How does the IA mark connect to my final IB Economics grade?

The IA contributes 20% of your subject grade at HL and 30% at SL. See our IB DP Economics grade boundaries guide for how the IA mark is combined with written papers to award a 1–7 grade.

What’s the most common reason Economics commentaries lose Diagram marks?

Generic diagrams without article data applied. The diagram should reflect the specific scenario — e.g., a supply curve shift labelled with the magnitude implied by the article, not just an unmarked left-shift.

Can I work with classmates on selecting articles?

You can discuss articles together, but each commentary must be individually written. Two students with the same source article must produce recognisably different analyses.

How do I know which key concept to use?

Read the article first. The dominant theme — interdependence (trade), intervention (government policy), efficiency (resource allocation), sustainability (long-run trade-offs) — usually selects itself.

What’s the difference between a 10/14 and a 12/14 commentary?

Supplied information:
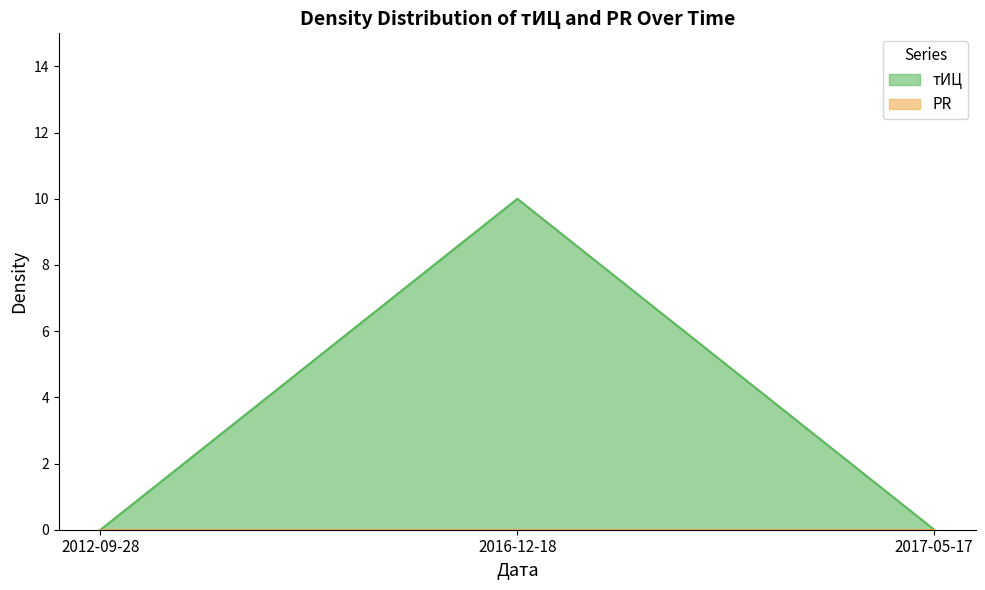

Reading left to right, extract all data points from this chart.

2012-09-28=0	2016-12-18=10	2017-05-17=0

Job item A: In the IB Economics FAQ, what percentage of the subject grade does the IA contribute at SL?
Job item B: Carry on the IB Economics FAQ from the point where it stops.

Answer box A: 30%

Answer box B:
The 12 has applied diagrams (not generic), 5+ syllabus terms, an integrated key concept, and a balanced evaluation with judgement. The 10 typically misses one of those — most often the integrated key concept or the explicit judgement.

Can I include data tables in the commentary?

Yes — but the word count includes any text in tables. Diagrams are excluded from the word count; data tables that consist of text are typically not.

Should the three commentaries cover different syllabus units?

Yes — best practice is one each from microeconomics, macroeconomics, and global economy. Some teachers permit international economics in place of one of these; check with your teacher.


Last reviewed: 29 April 2026. The IB Economics IA is moderated against published criteria. Always work from the official IB Economics subject guide and your teacher’s feedback. For broader subject-IA ideas, see our IB IA topic ideas by subject overview.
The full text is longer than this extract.